SOLUÇÃO PERIGOSA
Wescley é morador da comunidade do Pavão/Pavãozinho, vive numa família que atende aos critérios para fazer parte do Cadastro Único, e assim ter direito a requerer o bolsa família, pois tanto seu Agenor, o pai, como Matilde, a mãe sobrevivem em subempregos, e toda carga embutida neste tipo de inserção no mercado, com instabilidade financeira mensal garantida.
Ele faz biscates de pedreiro, sempre sem muito empenho, se sente explorado por quem lhe contrata temporariamente. Ela, por sua vez, vive de faxina em moradia de moradores do vizinho bairro de Ipanema, mas nunca conseguiu criar freguesia cativa, quando bate sua depressão, não consegue mesmo sair de casa, ficando inoperante por dias, o que invariavelmente causa sua dispensa, afinal, esse mercado exige pouca qualificação, desfrutando de acirrada concorrência.

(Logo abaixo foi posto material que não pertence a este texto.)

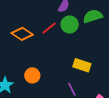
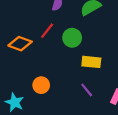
green circle: (70, 25) -> (72, 38), moved

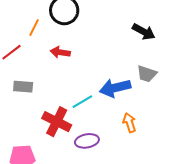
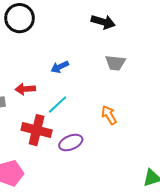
red arrow: (60, 52) -> (25, 89), moved
blue arrow: (115, 88) -> (60, 67), moved, size x0.6

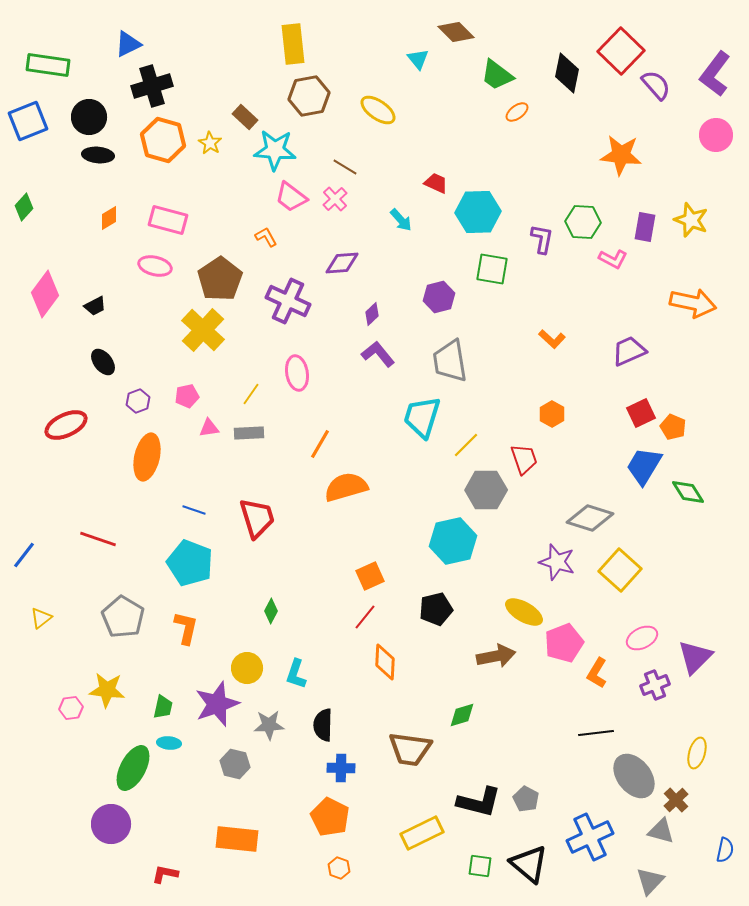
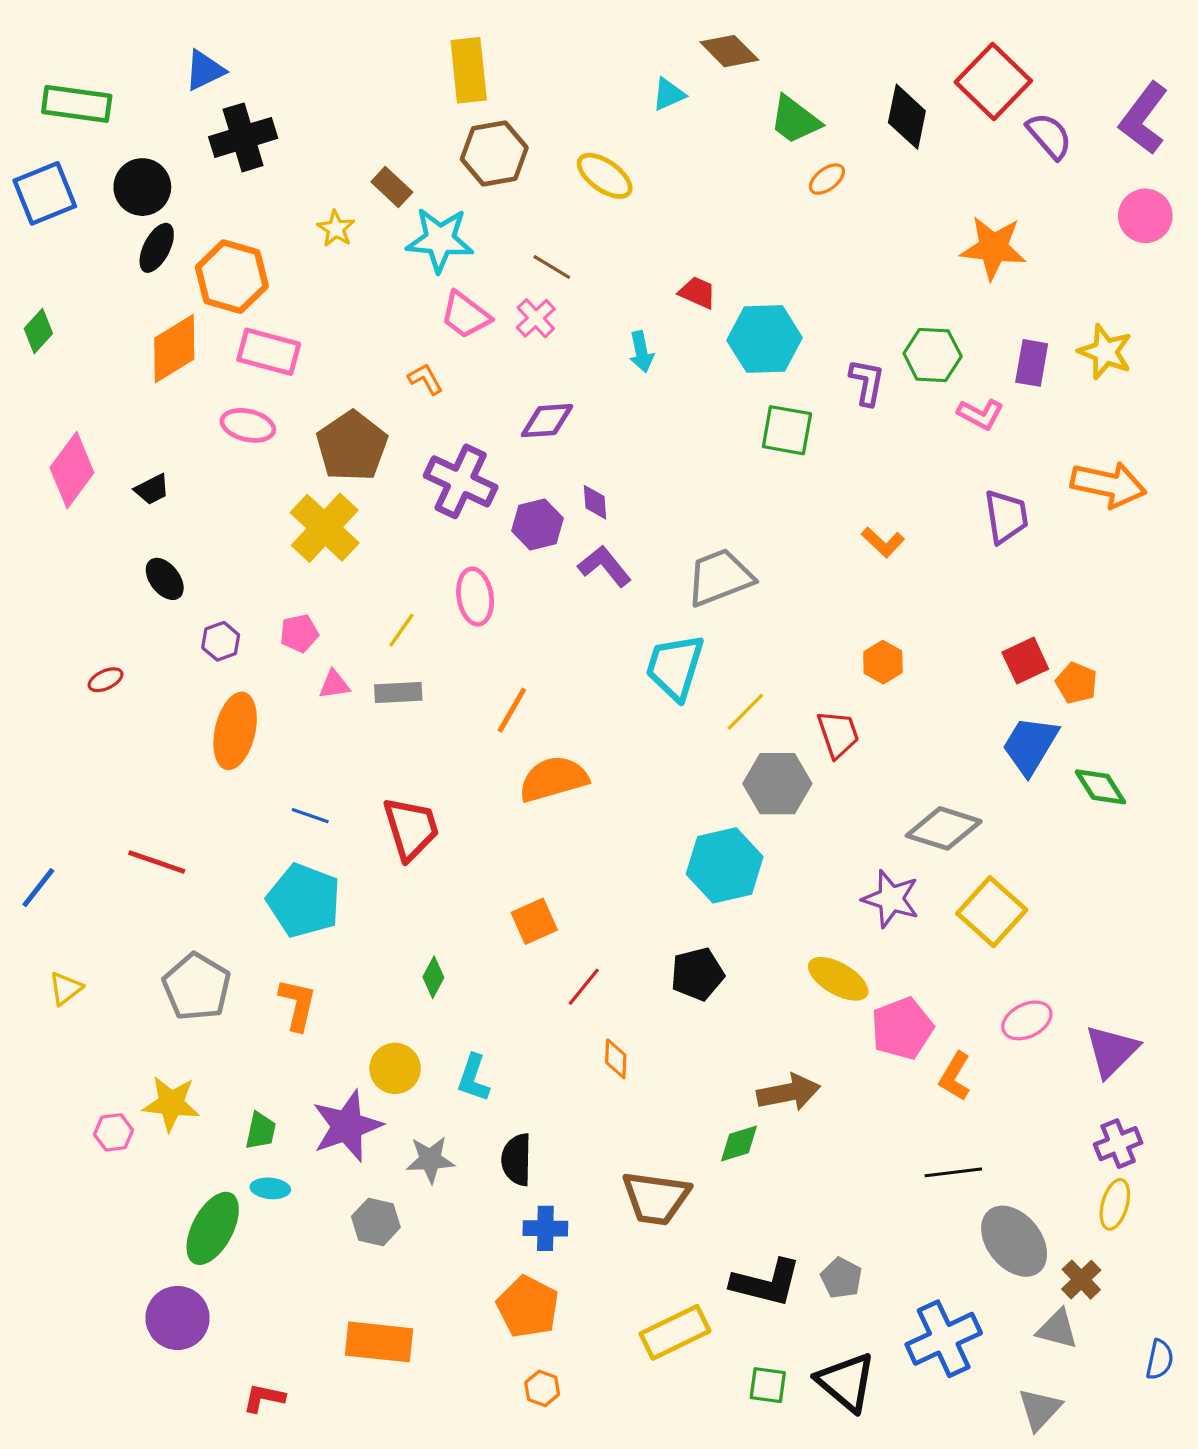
cyan triangle: (418, 59) -> (669, 94), turned 45
orange hexagon: (163, 140) -> (232, 277), moved
black ellipse: (98, 155) -> (157, 248), turned -68
orange diamond: (109, 218) -> (174, 349), size x1.8
cyan arrow: (401, 220) -> (641, 352), turned 30
purple hexagon: (439, 297) -> (537, 525), moved
purple diamond: (372, 314) -> (595, 502), turned -50
purple trapezoid: (629, 351) -> (1006, 517), moved, turned 105
gray trapezoid: (450, 361) -> (720, 577), turned 78
red ellipse: (66, 425) -> (106, 680), size x0.5
orange square: (370, 576) -> (534, 921), moved
brown arrow: (496, 656) -> (789, 1092), moved
orange diamond: (385, 662) -> (616, 1059), size x0.7
purple cross: (655, 685) -> (1118, 1144), moved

Na família nunca se sabe se é a depressão da esposa que aciona o lado alcoólico do marido, ou vice versa, o resultado final é catastrófico, ambos inertes em casa, Wescley acaba também de tabela entrando em parafuso.
Nem mesmo aquela vista privilegiada da janela de sua casa, lá no alto do morro, de onde vê como está a ondulação no canto do Arpoador, e assim lhe inspira a pegar algumas ondas e tentar momentaneamente esquecer um pouco essa triste realidade.
Ele tem consciência de como aquela ondulação mais lenta e cheia lhe dará prazer, inclusive para chegar mais leve, para estudar no período da tarde.
Mas só de lembrar, que nesses dias de baixa estima em casa não terá o que comer no almoço, e que esse período pode ser alongado, a depender da saída da inércia de sua família.
Nesse momento, não tem jeito, Wescley se transforma e com uma bicicleta laranjinha, arrancada de algum incauto no momento de devolver, ele vai literalmente à luta.
Aquele adolescente tranquilo, risonho, surfista e focado no estudo se transforma num trombadinha, aumenta a adrenalina e passa a circular pelo bairro, a espera de uma situação que lhe seja favorável.
Em algumas horas, está com sua mochila com objetos que lhe renderão uma grana, permitindo que retorne à casa, apenas para tomar banho, trocar de roupa e dormir.
No dia seguinte, se o mar estiver adequado, estará dentro d’água cedinho, almoçará em algum a quilo ali perto da Praça General Osório. Voltará para casa pelo elevador da Rua Barão da Torre. Depois do banho vestirá o uniforme da Escola Municipal Marília de Dirceu, que fica ali na Rua dos Jangadeiros 39.
Enquanto o dinheiro dos furtos permitirem, ele repetirá essa rotina, aguardando que a crise em casa seja solucionada, e ele possa voltar a fazer refeições em casa. Ele sabe dos riscos que corre toda vez que os pais entram em crise, pois circula cotidianamente por essa área de Ipanema.
Esse mesmo tipo de recurso também se faz necessário em alguns meses, quando a comida acaba em casa, como resultante da escassez de trabalho para seus pais.
Essa espécie de cartão de crédito do Wescley lhe causa certa paúra, pois tem consciência de ser um adolescente correto, mas que também se acha no direito de não passar fome, dada a incompetência de seus pais em gerir um lar com o mínimo de responsabilidade.
Recentemente, passou a dar seus golpes em Copacabana, onde tem menos intimidade com a área, por outro lado, sabe que é menor a probabilidade de ser reconhecido por alguém, nesses momentos de ações espúrias.